• TASK TO COMPLETE:
Please write out the data that follows, word for word.

Segment Start: DATA FOR THIS EXERCISE

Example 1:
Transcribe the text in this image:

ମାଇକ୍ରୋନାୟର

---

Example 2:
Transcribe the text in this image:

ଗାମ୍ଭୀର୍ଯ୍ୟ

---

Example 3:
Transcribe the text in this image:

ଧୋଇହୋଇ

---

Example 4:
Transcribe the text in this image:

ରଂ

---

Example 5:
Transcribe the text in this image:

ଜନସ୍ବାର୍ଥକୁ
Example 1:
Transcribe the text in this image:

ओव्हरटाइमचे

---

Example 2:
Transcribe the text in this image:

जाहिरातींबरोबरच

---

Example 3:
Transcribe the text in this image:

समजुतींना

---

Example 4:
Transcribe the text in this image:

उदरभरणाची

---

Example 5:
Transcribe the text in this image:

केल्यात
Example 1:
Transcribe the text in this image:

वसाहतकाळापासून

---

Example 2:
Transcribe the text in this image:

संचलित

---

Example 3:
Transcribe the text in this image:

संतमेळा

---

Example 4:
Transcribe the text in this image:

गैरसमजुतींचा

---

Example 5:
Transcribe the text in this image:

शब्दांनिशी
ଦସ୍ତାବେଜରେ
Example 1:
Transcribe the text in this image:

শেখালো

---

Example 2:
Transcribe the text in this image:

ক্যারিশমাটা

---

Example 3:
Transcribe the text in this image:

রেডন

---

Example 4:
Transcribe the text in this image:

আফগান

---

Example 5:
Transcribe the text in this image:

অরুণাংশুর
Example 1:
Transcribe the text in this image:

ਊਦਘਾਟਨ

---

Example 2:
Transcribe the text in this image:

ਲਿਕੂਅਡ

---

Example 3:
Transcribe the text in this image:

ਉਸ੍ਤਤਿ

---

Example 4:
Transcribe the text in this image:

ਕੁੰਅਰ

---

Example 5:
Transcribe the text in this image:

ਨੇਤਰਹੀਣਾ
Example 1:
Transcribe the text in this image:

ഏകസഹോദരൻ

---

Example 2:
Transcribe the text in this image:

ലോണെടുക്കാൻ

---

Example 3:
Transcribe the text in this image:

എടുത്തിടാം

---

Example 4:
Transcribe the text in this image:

Segment End: DATA FOR THIS EXERCISE

• ANSWER SECTION:
Example 1:
Transcribe the text in this image:

ମାଇକ୍ରୋନାୟର

---

Example 2:
Transcribe the text in this image:

ଗାମ୍ଭୀର୍ଯ୍ୟ

---

Example 3:
Transcribe the text in this image:

ଧୋଇହୋଇ

---

Example 4:
Transcribe the text in this image:

ରଂ

---

Example 5:
Transcribe the text in this image:

ଜନସ୍ବାର୍ଥକୁ
Example 1:
Transcribe the text in this image:

ओव्हरटाइमचे

---

Example 2:
Transcribe the text in this image:

जाहिरातींबरोबरच

---

Example 3:
Transcribe the text in this image:

समजुतींना

---

Example 4:
Transcribe the text in this image:

उदरभरणाची

---

Example 5:
Transcribe the text in this image:

केल्यात
Example 1:
Transcribe the text in this image:

वसाहतकाळापासून

---

Example 2:
Transcribe the text in this image:

संचलित

---

Example 3:
Transcribe the text in this image:

संतमेळा

---

Example 4:
Transcribe the text in this image:

गैरसमजुतींचा

---

Example 5:
Transcribe the text in this image:

शब्दांनिशी
ଦସ୍ତାବେଜରେ
Example 1:
Transcribe the text in this image:

শেখালো

---

Example 2:
Transcribe the text in this image:

ক্যারিশমাটা

---

Example 3:
Transcribe the text in this image:

রেডন

---

Example 4:
Transcribe the text in this image:

আফগান

---

Example 5:
Transcribe the text in this image:

অরুণাংশুর
Example 1:
Transcribe the text in this image:

ਊਦਘਾਟਨ

---

Example 2:
Transcribe the text in this image:

ਲਿਕੂਅਡ

---

Example 3:
Transcribe the text in this image:

ਉਸ੍ਤਤਿ

---

Example 4:
Transcribe the text in this image:

ਕੁੰਅਰ

---

Example 5:
Transcribe the text in this image:

ਨੇਤਰਹੀਣਾ
Example 1:
Transcribe the text in this image:

ഏകസഹോദരൻ

---

Example 2:
Transcribe the text in this image:

ലോണെടുക്കാൻ

---

Example 3:
Transcribe the text in this image:

എടുത്തിടാം

---

Example 4:
Transcribe the text in this image:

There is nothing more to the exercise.